▶ _EXERCISE OBJECTIVE_:
Carry the court sentencing transcript below forward from its final sentence.

EXTRACTED TEXT section start

HARRISON: Yes thank you your Honour.

HIS HONOUR: The term commencing on 19 August 13, the non-parole period, will expire on 18 August 2018, is that right?

HIGGINS: Correct your Honour.

HARRISON: Yes your Honour.

HIS HONOUR: The balance of the term is two years and two months. When does that finish, 18 October 2020?

HIGGINS: Yes your Honour.

HARRISON: Yes.

  1. Fitu Prendergast, on the charge that on 23 March 2013 at Concord in this State you did break and enter into the dwelling house of Michael and Elaine Boumelhem situated at 11 Ada Street and commit a serious indictable offence, therein namely occasion actual bodily harm to Michael Boumelhem in circumstances of aggravation, namely that you were in company with persons unknown, you are convicted.

  2. On the charge that on 23 March 2013 at Concord in this State you did break and enter into the dwelling house of Michael and Elaine Boumelhem situated at 11 Ada Street and commit a serious indictable offence, therein namely occasion actual bodily harm to Elaine Boumelhem in circumstances of aggravation, namely that you were in company of persons unknown, you are convicted.

EXTRACTED TEXT section end
EXTRACTED ENTRIES section start

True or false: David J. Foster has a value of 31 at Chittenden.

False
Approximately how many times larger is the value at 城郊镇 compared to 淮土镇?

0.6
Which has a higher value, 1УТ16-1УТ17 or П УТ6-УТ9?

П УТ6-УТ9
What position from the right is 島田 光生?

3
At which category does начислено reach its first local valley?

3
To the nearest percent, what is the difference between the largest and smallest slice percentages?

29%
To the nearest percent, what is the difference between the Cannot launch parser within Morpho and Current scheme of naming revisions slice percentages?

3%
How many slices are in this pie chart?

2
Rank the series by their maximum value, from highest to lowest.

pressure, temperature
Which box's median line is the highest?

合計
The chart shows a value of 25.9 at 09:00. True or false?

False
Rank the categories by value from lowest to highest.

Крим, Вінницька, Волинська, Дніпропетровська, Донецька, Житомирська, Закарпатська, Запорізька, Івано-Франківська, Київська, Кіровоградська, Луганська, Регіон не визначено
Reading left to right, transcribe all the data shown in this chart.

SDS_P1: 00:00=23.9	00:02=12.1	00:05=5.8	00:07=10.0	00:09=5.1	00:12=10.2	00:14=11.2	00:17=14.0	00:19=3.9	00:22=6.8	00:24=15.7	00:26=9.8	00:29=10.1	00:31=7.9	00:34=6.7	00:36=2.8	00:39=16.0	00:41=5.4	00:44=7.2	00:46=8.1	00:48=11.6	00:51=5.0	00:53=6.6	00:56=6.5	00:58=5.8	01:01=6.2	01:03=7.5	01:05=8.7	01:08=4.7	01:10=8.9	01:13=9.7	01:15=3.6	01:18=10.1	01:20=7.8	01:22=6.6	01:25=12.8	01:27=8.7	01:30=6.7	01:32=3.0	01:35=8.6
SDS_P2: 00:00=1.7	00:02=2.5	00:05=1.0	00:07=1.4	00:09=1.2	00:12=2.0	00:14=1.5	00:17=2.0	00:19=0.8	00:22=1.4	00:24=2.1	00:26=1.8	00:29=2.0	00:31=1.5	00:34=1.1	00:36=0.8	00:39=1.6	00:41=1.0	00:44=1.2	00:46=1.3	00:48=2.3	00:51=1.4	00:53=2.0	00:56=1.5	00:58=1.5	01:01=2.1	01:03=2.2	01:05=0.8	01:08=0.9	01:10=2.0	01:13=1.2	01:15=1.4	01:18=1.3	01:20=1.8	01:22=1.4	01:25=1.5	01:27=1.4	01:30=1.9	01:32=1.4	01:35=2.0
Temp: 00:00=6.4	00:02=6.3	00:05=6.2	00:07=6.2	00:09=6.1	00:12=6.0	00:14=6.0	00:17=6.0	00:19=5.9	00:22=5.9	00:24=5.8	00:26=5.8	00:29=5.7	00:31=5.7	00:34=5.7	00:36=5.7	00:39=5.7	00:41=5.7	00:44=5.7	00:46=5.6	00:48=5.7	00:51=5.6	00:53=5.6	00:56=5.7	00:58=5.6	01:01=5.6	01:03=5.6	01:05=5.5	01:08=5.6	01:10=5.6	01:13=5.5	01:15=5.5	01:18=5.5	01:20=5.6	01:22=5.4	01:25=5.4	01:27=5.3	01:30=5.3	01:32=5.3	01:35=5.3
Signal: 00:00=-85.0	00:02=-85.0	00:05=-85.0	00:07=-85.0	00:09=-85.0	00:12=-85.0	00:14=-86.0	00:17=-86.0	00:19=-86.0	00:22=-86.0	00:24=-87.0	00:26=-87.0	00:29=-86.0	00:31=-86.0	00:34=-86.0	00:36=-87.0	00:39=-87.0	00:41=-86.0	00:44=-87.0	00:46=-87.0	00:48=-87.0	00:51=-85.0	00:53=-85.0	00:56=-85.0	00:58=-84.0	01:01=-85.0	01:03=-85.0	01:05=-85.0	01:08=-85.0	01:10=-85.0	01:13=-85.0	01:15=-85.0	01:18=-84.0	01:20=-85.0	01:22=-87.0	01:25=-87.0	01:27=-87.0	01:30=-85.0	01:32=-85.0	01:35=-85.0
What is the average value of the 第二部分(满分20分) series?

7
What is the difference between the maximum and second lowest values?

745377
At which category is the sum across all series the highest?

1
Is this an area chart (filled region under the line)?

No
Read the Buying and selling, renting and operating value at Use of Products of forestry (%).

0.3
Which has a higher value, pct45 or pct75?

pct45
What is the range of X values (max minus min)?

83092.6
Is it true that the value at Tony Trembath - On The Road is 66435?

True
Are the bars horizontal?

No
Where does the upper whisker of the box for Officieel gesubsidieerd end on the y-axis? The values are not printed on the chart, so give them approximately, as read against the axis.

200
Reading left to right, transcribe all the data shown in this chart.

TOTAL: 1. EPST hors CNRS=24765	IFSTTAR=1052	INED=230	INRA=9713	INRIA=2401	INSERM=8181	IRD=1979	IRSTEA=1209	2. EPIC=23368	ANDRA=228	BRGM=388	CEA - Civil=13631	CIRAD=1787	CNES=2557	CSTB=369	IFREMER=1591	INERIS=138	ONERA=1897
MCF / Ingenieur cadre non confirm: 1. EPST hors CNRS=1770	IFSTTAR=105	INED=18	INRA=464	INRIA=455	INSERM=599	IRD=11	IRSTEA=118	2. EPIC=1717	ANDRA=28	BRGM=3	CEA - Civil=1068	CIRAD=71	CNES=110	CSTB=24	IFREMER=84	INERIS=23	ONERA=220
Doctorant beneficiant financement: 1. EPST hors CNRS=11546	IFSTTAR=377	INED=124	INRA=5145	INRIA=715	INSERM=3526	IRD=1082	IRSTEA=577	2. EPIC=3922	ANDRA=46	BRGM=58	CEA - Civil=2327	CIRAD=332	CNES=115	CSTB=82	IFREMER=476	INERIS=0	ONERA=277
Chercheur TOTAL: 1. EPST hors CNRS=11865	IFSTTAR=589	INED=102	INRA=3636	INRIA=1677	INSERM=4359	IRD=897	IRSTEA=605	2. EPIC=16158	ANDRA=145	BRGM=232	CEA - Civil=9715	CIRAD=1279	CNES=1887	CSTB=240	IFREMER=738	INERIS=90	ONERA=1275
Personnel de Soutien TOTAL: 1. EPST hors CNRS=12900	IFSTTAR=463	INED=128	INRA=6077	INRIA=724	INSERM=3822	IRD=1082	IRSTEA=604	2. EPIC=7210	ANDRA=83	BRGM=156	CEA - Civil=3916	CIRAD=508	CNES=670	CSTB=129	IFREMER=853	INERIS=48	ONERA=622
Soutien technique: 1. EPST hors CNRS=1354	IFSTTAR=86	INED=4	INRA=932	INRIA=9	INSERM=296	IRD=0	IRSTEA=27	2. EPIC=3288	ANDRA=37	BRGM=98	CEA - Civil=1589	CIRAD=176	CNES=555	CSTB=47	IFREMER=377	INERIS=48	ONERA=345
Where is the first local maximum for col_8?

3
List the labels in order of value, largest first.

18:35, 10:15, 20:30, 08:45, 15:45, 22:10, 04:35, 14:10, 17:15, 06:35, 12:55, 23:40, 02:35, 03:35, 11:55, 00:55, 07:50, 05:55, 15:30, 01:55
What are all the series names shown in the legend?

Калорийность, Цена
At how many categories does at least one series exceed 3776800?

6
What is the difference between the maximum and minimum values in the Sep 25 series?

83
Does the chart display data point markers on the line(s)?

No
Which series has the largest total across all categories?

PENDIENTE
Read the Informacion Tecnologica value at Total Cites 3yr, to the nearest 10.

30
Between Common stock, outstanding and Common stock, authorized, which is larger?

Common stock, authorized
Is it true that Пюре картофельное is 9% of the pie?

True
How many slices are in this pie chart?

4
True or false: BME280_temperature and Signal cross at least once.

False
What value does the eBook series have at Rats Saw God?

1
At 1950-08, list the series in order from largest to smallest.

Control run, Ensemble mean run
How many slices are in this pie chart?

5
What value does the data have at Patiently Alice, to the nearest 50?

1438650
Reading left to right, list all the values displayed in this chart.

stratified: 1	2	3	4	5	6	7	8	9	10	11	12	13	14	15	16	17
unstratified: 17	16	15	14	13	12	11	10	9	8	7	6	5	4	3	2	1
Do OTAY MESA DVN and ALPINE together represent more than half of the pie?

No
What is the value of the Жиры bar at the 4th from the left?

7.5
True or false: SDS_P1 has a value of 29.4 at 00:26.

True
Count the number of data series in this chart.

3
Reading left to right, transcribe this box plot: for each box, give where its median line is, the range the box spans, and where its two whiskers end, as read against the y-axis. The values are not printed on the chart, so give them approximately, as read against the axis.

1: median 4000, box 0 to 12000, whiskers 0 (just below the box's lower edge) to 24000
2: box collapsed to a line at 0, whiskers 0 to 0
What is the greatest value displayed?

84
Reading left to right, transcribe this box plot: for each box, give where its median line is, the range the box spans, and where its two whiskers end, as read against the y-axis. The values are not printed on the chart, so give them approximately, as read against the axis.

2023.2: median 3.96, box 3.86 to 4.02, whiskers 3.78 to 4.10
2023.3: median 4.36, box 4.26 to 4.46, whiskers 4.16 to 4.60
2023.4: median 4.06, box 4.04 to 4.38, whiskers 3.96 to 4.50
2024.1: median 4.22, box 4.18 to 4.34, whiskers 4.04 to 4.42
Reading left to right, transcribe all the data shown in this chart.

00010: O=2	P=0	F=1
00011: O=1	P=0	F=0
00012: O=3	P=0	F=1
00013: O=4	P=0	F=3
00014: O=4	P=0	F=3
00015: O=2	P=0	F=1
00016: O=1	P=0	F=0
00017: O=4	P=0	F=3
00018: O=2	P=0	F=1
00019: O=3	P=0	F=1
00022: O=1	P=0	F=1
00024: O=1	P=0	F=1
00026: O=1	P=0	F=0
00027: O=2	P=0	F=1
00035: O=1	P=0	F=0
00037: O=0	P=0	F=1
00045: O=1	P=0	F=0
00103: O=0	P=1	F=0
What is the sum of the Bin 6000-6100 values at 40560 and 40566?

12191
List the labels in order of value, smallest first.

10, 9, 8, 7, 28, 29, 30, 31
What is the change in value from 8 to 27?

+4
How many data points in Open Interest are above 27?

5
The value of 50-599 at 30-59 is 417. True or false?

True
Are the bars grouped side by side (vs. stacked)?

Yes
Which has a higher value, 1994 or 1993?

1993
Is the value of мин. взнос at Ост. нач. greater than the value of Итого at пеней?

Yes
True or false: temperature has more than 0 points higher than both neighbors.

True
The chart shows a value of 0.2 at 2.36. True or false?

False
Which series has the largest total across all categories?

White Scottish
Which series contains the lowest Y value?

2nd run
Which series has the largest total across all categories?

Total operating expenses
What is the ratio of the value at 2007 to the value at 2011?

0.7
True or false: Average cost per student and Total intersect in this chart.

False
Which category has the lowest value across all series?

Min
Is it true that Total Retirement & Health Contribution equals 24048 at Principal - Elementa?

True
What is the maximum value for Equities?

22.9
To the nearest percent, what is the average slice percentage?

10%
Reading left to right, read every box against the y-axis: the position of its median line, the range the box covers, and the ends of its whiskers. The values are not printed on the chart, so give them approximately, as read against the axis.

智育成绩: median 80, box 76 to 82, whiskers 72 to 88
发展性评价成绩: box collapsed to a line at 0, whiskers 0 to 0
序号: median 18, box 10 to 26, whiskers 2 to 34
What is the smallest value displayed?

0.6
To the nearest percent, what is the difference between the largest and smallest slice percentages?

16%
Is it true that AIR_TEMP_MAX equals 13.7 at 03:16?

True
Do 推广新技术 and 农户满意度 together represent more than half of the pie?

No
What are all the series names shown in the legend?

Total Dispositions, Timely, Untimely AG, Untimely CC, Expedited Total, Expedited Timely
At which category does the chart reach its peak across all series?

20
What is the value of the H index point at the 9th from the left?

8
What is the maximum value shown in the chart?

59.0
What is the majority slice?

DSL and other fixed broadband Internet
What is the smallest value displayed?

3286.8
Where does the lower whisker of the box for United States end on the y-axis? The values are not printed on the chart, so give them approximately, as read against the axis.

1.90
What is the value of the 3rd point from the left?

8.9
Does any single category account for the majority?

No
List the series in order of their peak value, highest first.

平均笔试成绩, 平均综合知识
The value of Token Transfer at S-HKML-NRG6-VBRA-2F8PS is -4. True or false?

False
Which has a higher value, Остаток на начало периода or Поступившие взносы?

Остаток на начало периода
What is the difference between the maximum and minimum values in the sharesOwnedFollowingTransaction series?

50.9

EXTRACTED ENTRIES section end

▶ _WRITTEN ANSWER_:
  3. I sentence you to imprisonment. I set a non-parole period of five years commencing on 19 August 2013 and expiring on 18 August 2018. I impose a further period of imprisonment of two years and two months to commence upon the expiration of the non-parole period and expiring on 18 October 2020. The total sentence is therefore seven years and two months comprising the non-parole period, the balance of the sentence. I have found special circumstances. You are eligible to be considered for release to parole at the expiration of the non-parole period.

  4. Any other orders sought?

HIGGINS: No your Honour.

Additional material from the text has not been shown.